America's pundits are rushing to meet the demand for commentary on the arrest of Harvard professor Henry Louis Gates Jr by Cambridge police officer James Crowley. A lack of agreed-upon facts is no obstacle!
For example, Bob Somerby flags Judith Warner asserting in the New York Times that Crowley's report is wrong about a disputed fact (whether Gates referred to Crowley's mother) and then purporting to reveal the inner thoughts of the two men:
Perhaps the most telling moment in Sgt. James Crowley’s account of his now epoch-defining arrest of the Harvard professor Henry Louis Gates Jr. occurs about three-quarters of the way through the report that the officer subsequently filed with the Cambridge Police Department.
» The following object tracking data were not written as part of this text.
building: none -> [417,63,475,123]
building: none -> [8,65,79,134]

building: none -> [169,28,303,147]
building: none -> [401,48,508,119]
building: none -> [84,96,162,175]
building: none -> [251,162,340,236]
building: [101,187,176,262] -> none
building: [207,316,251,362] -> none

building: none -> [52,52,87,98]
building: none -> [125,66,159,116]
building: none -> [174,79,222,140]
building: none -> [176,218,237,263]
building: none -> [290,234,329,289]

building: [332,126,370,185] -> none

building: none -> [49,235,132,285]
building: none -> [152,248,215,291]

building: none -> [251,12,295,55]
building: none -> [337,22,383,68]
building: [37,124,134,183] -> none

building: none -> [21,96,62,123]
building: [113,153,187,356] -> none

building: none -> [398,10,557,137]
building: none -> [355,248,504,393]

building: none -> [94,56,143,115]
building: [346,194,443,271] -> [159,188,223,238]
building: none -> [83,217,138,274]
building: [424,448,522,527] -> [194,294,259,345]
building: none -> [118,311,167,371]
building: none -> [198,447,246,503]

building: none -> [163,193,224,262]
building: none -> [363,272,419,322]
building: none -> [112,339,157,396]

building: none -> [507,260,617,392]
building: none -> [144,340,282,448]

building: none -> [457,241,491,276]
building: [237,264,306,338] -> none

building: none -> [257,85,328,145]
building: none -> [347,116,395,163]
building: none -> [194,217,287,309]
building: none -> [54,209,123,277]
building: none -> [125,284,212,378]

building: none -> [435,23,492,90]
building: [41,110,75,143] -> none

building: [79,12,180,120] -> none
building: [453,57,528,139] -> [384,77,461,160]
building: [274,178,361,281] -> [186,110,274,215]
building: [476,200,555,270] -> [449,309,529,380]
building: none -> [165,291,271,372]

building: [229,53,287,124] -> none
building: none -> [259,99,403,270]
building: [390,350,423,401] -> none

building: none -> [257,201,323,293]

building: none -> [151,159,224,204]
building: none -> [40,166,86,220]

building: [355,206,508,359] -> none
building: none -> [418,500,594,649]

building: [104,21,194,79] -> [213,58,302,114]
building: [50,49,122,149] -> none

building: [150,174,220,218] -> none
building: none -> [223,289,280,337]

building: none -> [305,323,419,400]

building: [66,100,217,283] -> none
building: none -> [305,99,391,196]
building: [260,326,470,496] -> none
In his story of their verbal tussle, Crowley describes himself as overwhelmed by the noise in Gates’s kitchen, as the black professor loudly accused the white cop of racial profiling. Seeing that Gates could not be persuaded to use an inside voice, Crowley retreated to the street, inviting Gates to join him outdoors.
“Ya, I’ll speak with your mama outside,” Gates allegedly told him.
Gates denied referring to Crowley’s mama. “The idea that I would, in a vulnerable position talk about the man’s mother is absurd,” he told Gayle King of Sirius radio. “I don’t talk about people’s mothers … You could get killed talking about somebody’s mother in the barbershop, let alone with a white police officer … I think they did some historical research, and watched some episodes of ‘Good Times.’”
I think there’s more to it than that. I think it’s very likely that Crowley really does believe he heard the insult to his mother. And that’s because Gates wasn’t the only one in that house, on that day, whose thoughts were traveling well-worn grooves chiseled by race. Both men were, consciously or not, following scripts in their heads, stories of vulnerability and grievance much more meaningful than their actual exchange.
Unfortunately, Swami Warner doesn't actually know what happened between Gates and Crowley, and she certainly doesn't know what their thoughts were as the exchange took place. That's a level of epistemological doubt she's unwilling to acknowledge. She concedes later that "We don’t know precisely what was going through Crowley’s mind," but as Somerby points out, the adverb "precisely" is absurd; we simply have no idea what Crowley was thinking. What's missing from Warner's vocabulary -- and that of most elite pundits -- is one simple phrase: I don't know.